Damos fanáticamente por sentado que
la política, especialmente aquella vivida como acto heroico más fantasioso que
real, es el arte de hacer posible lo imposible.
Tal vez sea
así en algunos momentos especiales en los cuales se le debe pedir a Rodas que
salte, justo en ese instante y lugar. ¿Pero estamos en una fase de la lucha
por la vigencia de la Constitución que nos permita gritar ahora o nunca?

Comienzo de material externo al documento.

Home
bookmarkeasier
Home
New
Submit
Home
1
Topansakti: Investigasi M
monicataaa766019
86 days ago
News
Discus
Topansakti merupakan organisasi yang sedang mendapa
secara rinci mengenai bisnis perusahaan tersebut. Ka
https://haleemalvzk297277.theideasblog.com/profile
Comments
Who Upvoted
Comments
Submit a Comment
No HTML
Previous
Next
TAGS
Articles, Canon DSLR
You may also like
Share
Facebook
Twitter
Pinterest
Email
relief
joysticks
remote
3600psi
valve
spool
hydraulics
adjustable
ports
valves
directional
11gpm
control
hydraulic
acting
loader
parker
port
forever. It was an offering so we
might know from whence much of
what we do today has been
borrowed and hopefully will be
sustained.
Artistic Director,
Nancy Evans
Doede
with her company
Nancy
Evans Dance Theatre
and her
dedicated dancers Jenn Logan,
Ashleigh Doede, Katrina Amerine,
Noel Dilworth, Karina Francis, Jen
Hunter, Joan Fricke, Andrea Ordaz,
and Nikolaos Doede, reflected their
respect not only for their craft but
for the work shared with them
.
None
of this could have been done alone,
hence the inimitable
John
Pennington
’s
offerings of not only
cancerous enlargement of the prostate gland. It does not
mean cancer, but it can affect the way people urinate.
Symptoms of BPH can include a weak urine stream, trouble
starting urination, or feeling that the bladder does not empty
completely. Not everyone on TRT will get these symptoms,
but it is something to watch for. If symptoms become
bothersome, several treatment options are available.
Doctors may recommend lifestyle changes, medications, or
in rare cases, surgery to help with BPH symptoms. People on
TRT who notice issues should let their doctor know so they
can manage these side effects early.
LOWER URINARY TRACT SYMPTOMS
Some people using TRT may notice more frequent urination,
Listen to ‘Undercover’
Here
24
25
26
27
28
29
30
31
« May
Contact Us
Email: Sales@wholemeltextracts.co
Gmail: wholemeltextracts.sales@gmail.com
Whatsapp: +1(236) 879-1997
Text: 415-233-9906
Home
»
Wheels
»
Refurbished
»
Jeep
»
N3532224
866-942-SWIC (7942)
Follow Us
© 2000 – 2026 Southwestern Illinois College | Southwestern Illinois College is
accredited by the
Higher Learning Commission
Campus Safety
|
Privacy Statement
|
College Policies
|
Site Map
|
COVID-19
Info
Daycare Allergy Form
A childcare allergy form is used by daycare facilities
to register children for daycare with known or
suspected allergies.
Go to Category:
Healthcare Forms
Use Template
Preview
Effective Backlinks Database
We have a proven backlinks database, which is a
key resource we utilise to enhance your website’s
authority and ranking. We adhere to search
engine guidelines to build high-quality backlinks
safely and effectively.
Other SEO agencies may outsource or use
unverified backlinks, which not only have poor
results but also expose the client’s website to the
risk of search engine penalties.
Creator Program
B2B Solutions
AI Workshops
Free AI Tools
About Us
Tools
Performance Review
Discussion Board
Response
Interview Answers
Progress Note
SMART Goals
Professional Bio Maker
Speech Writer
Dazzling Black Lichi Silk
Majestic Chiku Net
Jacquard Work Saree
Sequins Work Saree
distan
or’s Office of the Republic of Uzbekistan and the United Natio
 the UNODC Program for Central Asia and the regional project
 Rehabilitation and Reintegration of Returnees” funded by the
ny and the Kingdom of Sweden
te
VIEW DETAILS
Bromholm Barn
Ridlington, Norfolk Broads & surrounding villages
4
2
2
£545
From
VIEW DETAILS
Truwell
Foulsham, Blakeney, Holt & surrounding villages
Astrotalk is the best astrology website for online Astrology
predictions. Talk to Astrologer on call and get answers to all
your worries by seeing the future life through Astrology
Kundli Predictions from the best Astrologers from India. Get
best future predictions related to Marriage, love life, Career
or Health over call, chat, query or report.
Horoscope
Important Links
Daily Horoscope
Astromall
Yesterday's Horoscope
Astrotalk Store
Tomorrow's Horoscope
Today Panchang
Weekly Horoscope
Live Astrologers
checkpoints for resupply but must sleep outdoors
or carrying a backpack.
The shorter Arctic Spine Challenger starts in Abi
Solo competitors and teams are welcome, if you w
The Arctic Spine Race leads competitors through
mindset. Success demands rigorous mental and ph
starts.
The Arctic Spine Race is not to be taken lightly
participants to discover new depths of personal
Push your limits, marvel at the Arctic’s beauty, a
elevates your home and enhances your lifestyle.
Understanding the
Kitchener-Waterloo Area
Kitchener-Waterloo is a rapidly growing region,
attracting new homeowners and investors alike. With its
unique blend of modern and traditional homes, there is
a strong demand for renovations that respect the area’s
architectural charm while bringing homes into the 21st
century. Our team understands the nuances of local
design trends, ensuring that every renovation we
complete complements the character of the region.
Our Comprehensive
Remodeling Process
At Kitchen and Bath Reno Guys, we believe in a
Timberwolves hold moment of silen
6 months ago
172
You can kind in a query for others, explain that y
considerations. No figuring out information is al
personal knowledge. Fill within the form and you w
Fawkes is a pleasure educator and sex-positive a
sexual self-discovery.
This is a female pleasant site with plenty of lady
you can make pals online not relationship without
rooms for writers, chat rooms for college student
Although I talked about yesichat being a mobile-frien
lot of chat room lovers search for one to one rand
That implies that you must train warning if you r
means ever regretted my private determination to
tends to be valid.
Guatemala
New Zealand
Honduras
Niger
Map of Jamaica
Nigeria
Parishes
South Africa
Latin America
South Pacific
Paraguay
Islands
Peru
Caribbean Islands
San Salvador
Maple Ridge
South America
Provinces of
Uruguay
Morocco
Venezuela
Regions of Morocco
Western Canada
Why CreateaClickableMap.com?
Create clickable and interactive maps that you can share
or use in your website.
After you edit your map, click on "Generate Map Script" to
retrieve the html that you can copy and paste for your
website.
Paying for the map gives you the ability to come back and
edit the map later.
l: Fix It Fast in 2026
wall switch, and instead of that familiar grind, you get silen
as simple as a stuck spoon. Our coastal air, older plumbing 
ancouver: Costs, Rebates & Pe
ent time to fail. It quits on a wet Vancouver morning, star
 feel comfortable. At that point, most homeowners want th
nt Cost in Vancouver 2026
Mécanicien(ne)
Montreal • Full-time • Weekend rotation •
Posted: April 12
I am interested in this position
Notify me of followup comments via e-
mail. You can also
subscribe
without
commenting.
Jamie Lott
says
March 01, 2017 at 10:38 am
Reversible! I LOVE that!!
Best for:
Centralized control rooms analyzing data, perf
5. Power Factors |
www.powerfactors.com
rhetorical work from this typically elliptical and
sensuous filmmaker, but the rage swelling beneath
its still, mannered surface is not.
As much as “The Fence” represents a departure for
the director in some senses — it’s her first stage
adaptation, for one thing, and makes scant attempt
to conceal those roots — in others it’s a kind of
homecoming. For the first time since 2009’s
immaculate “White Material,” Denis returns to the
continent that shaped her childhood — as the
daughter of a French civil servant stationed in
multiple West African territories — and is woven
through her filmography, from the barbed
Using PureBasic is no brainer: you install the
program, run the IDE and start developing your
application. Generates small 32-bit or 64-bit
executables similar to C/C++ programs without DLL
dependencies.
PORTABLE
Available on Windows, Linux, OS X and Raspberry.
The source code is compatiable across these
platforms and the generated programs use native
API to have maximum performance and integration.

Fetichizar el 10 de enero y convertirlo en la línea de muerte para el
régimen, contando fundamentalmente con la necesidad objetiva de los cambios
y la aspiración de todos de salir del desguace del país, ha dado lugar a inflar
una expectativa separándola de variables que aún hay que reunir.
Lo que se
quiere evitar y que en estos momentos no es útil examinar en detalle, es cómo
sacar el mejor provecho de los triunfos extraordinarios obtenidos por la vía
electoral y por la aparición en toda la población de un cambio de
actitud vivido como responsabilidad de todos. Que daño puede
ocasionar los que alertan para no caer en un barranco porque no se están
atendiendo determinados requisitos de triunfo.
El traslado
de la polarización al interior de la oposición alienta una línea de exclusión
que no representa las motivaciones de diversas franjas de ciudadanos
presentes en la apabullante victoria del 28. Mantener esa amplitud debe ser un
fundamento para lograr nuevas expectativas.
El artículo
que me suscitó estos comentarios aislados, contiene planteamientos y
sugerencias de interés para todos los preocupados por el destino del país
y para la suerte de la oposición. Puede ser un recurso cuando se abra una
nueva fase y un nuevo debate sobre cómo trabajar lo posible para superar juntos
la realidad de un régimen, un modelo y una cultura autoritaria.
El retorno
al primitivo decreto de guerra a muerte no es respuesta certera, aunque
crecerán sus partidarios. De ese modo se convierte a la polarización en
un mecanismo de extinción del adversario y no deja espacio para ir más allá de
los que consideran que tácticamente ha llegado la hora de los creyentes
firmemente convencidos que la victoria nos esperará en menos de seis meses.
De
nuevo la compulsión inmediatista y la propuesta de otra fecha para ganar el
todo con pocos.
En
Venezuela sobran razones para luchar por un cambio que asuma que la democracia
se reconquista practicándola. Un solo dato revuelve el ánimo: el monto del
salario mínimo y de las pensiones!!
Los que aún
no creen o tienen dudas sobre las probabilidades actuales de
avances tienen derecho a tener otra opinión; los que han perdido
todo, incluida la esperanza, tienen que tener un espacio entre las diversas
maneras de ser útil para realizar la expectativa de vivir mejor que es una que
debe unirnos a todos.
¿Acaso
vamos a presentar una oferta de nueva sociedad solo para la vanguardia de los
elegidos?
Tener dudas
o no tener una ilusión ciega en qué Edmundo se va a juramentar en Venezuela,
¿es signo de ser aliado del régimen (siempre tratado como bloque sin apreciar
su contradictoriedad ) y cómplice de la corrupción?
Es así,
¿con dogmas, sectarismos, amenazas y exclusiones cómo se pretende
construir futuros mejores? Dudo.
Los
sectores moderados en la oposición y los que nos interesa estimular en el campo
dominante no han desaparecido. Unos y otros tienen un papel que jugar en una
crisis estructural que el poder no tiene medios, distintos a favorecer alguna modalidad
de transición, para salir de ella con bajos costos.
También las
distintas clases de líderes radicales presentes en la oposición (democráticos o
autocráticos; moderados o extremistas) jugarán un papel en el acortamiento o
prolongación de la dominación de las fuerzas que controlan al Estado sobre la
sociedad.
El sistema
en el poder llegó a su punto de agotamiento. No puede mantenerse sobre la
destrucción de las condiciones de vida y la represión a un país que piensa
diferente desde el 28 de julio.
Ese es el
mayor capital del cambio. No lo dividamos. Protejamos todos la esperanza.
Si no lo
podemos lograr, el optimismo de la razón comenzará a ser doblegado por la
ineficacia de la voluntad. Entonces se descubrirá que la esperanza se aferrará
a la espera de un milagro y todos habremos perdido.